I lost all respect for this show when they had the archery challenge. They gave both teams a bow and some arrows and told them to practice for the next day’s contest. And they did! Really, Survivor contestants?! That’s the best you could come up with? I would have pointed my newly-acquired weapon at the camera-man and announced my ransom demands.

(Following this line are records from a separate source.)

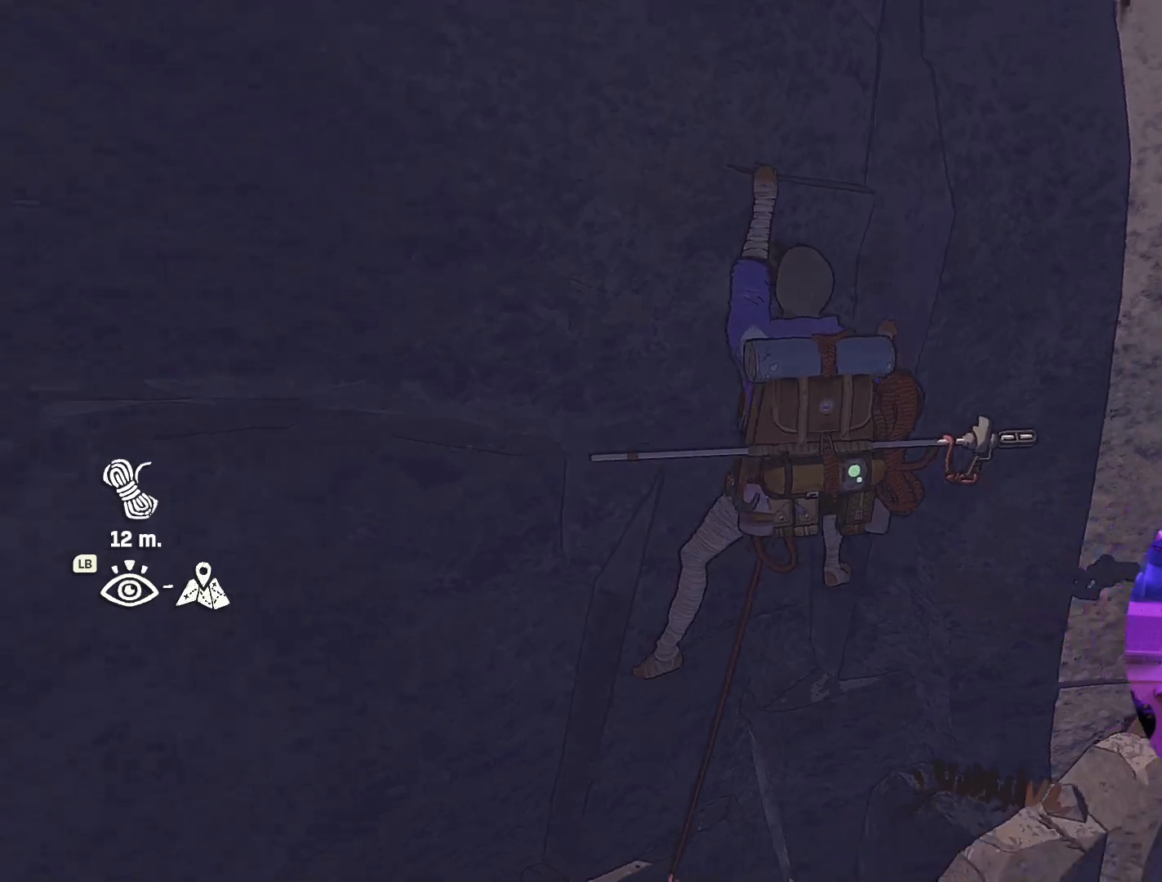
{"buttons": [], "left_stick": "center", "right_stick": "center", "events": [[200, "right_stick", "down-left"], [367, "right_stick", "center"]]}
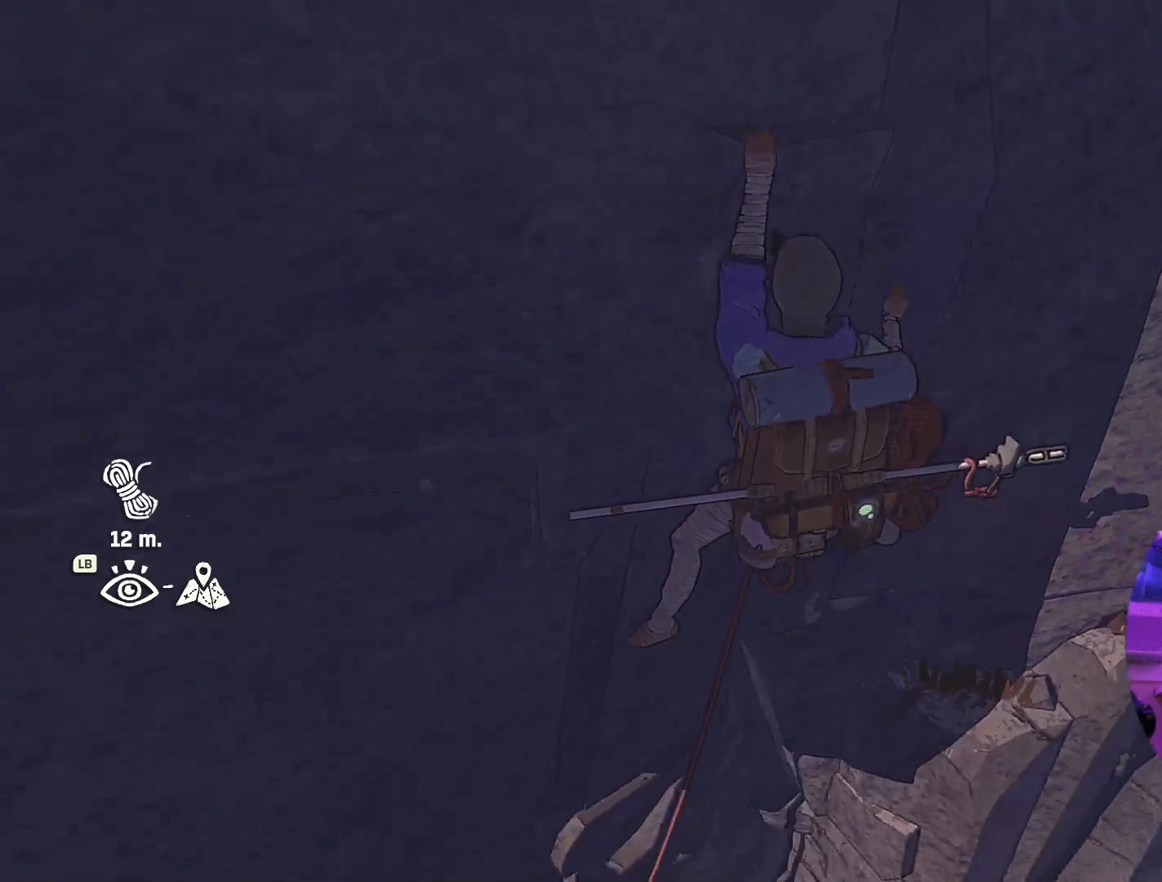
{"buttons": ["R1"], "left_stick": "down-left", "right_stick": "center", "events": [[184, "R1", "down"], [284, "left_stick", "down-left"]]}
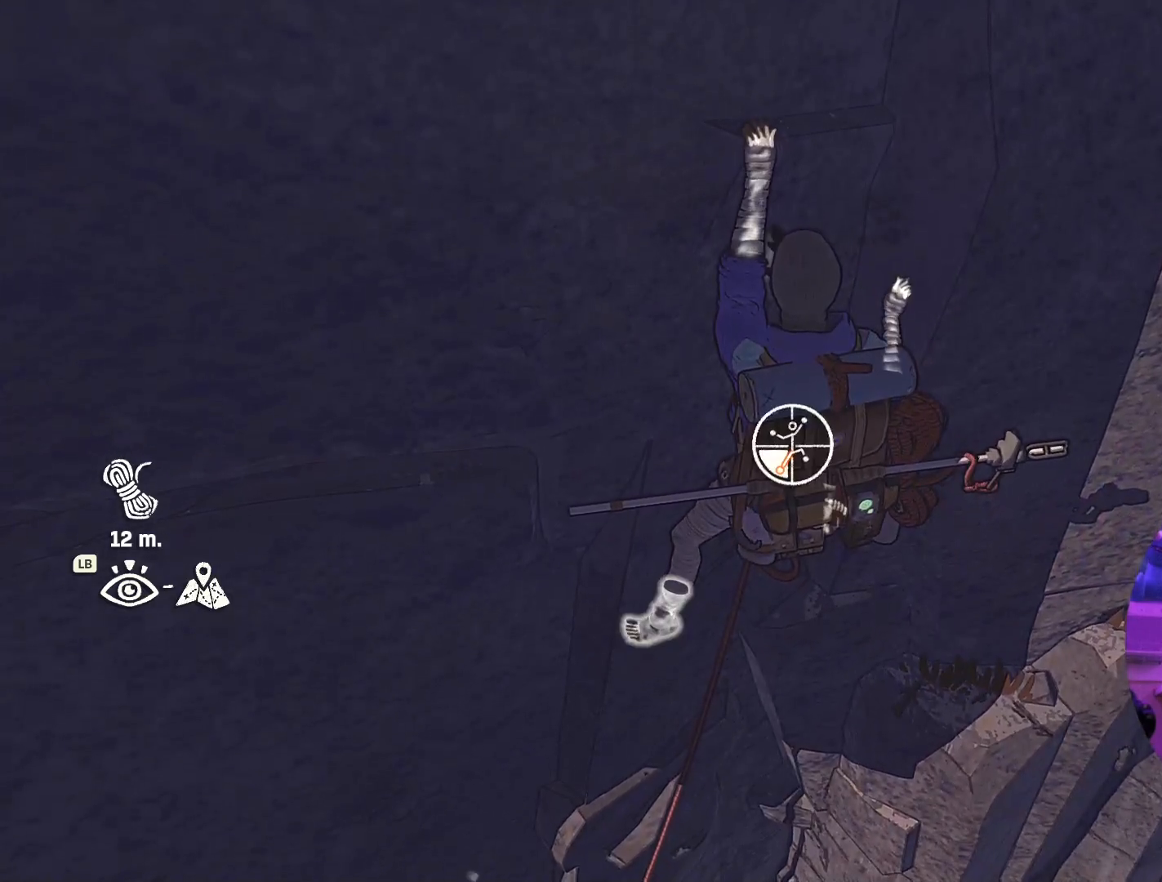
{"buttons": [], "left_stick": "up-left", "right_stick": "center", "events": [[150, "R1", "up"], [184, "left_stick", "left"], [317, "left_stick", "up-left"]]}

Here’s how I would play this game. I would explore under cover of night, searching for the opposing team’s camp. Once it had been located, I would sneak back with my compatriots and some improvised weapons. We would then proceed to beat the crap out of them and tie them to trees. That way, the next day Jeff Probst could look all confused when the other team didn’t show up and he had to announce us the winner. And God help anyone who even thought about voting me off the island! I’d vote them off first, with “extreme prejudice.”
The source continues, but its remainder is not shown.